##### EXERCISE INPUT #####

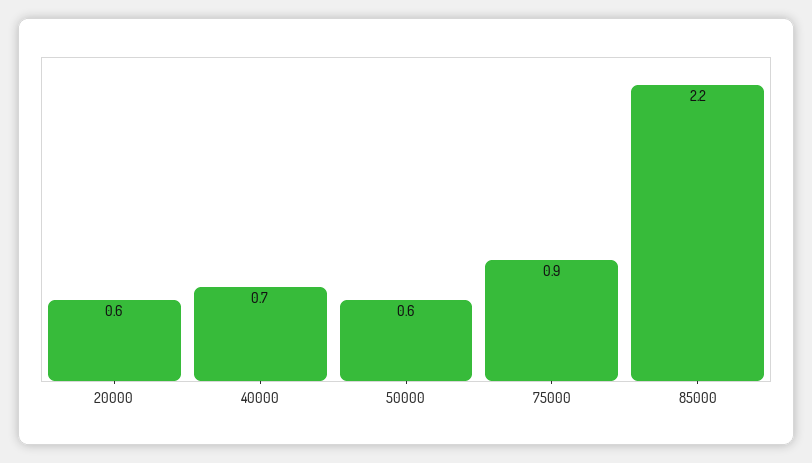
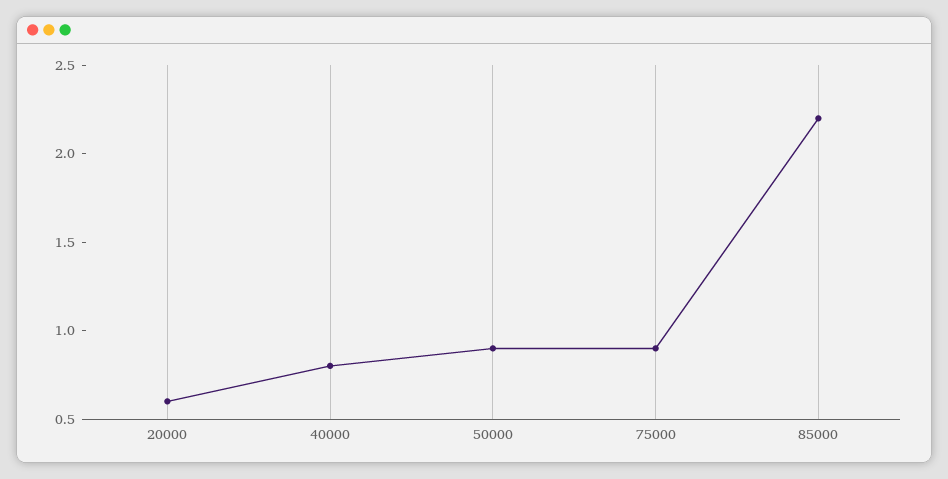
40000: 0.7 -> 0.8
50000: 0.6 -> 0.9

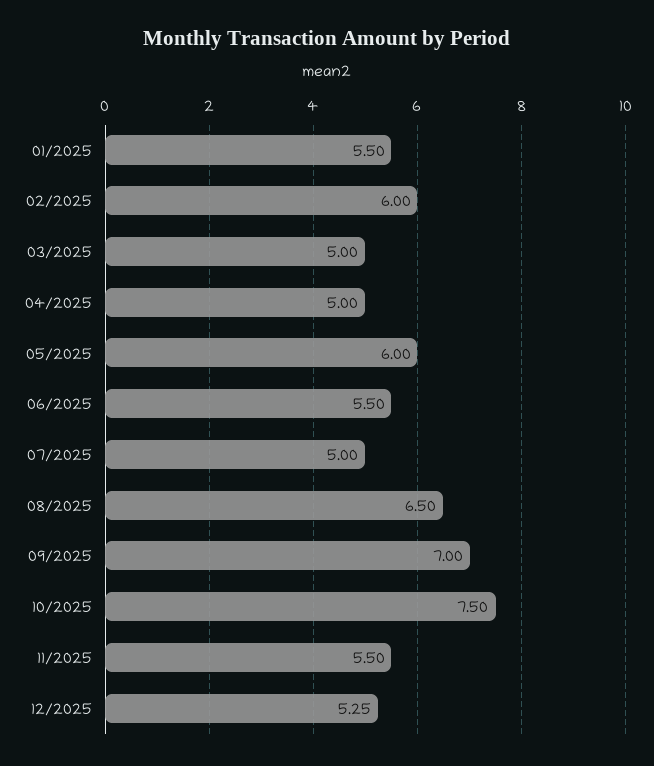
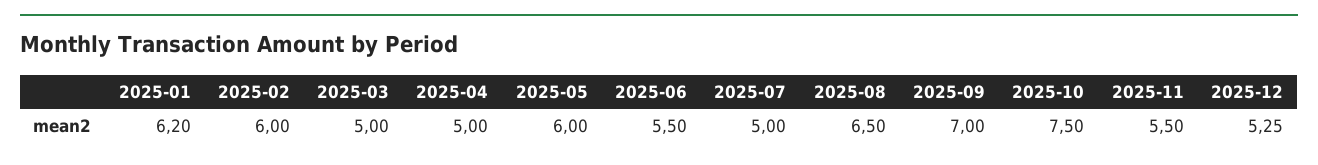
01/2025: 5.5 -> 6.2

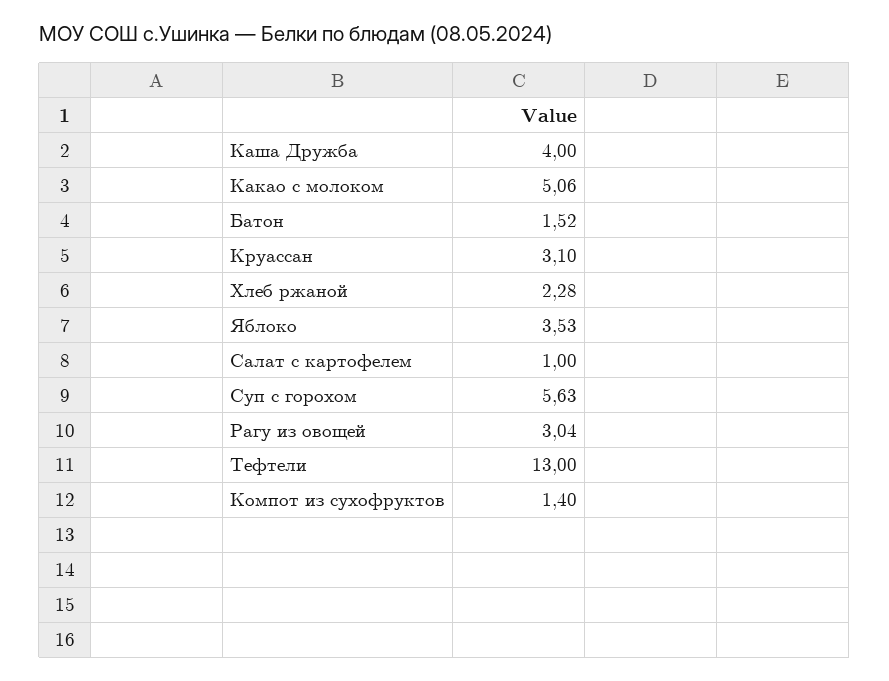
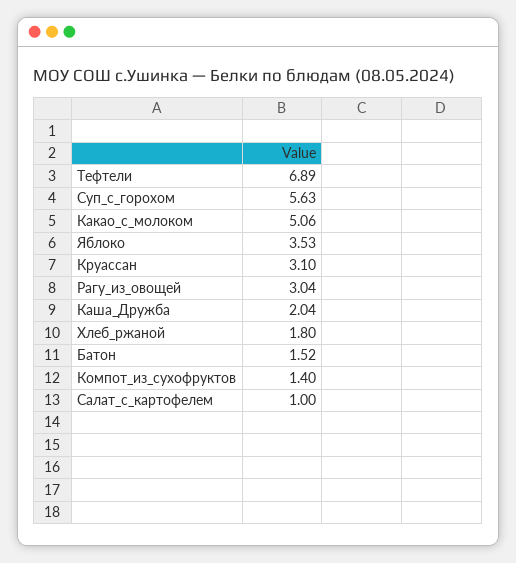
Каша Дружба: 4 -> 2.04
Хлеб ржаной: 2.28 -> 1.8
Тефтели: 13 -> 6.89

#####

From the records given above, reproduce all text exactly and exclude each picture.

— TASK RESULT —
40000: 0.7 -> 0.8
50000: 0.6 -> 0.9

01/2025: 5.5 -> 6.2

Каша Дружба: 4 -> 2.04
Хлеб ржаной: 2.28 -> 1.8
Тефтели: 13 -> 6.89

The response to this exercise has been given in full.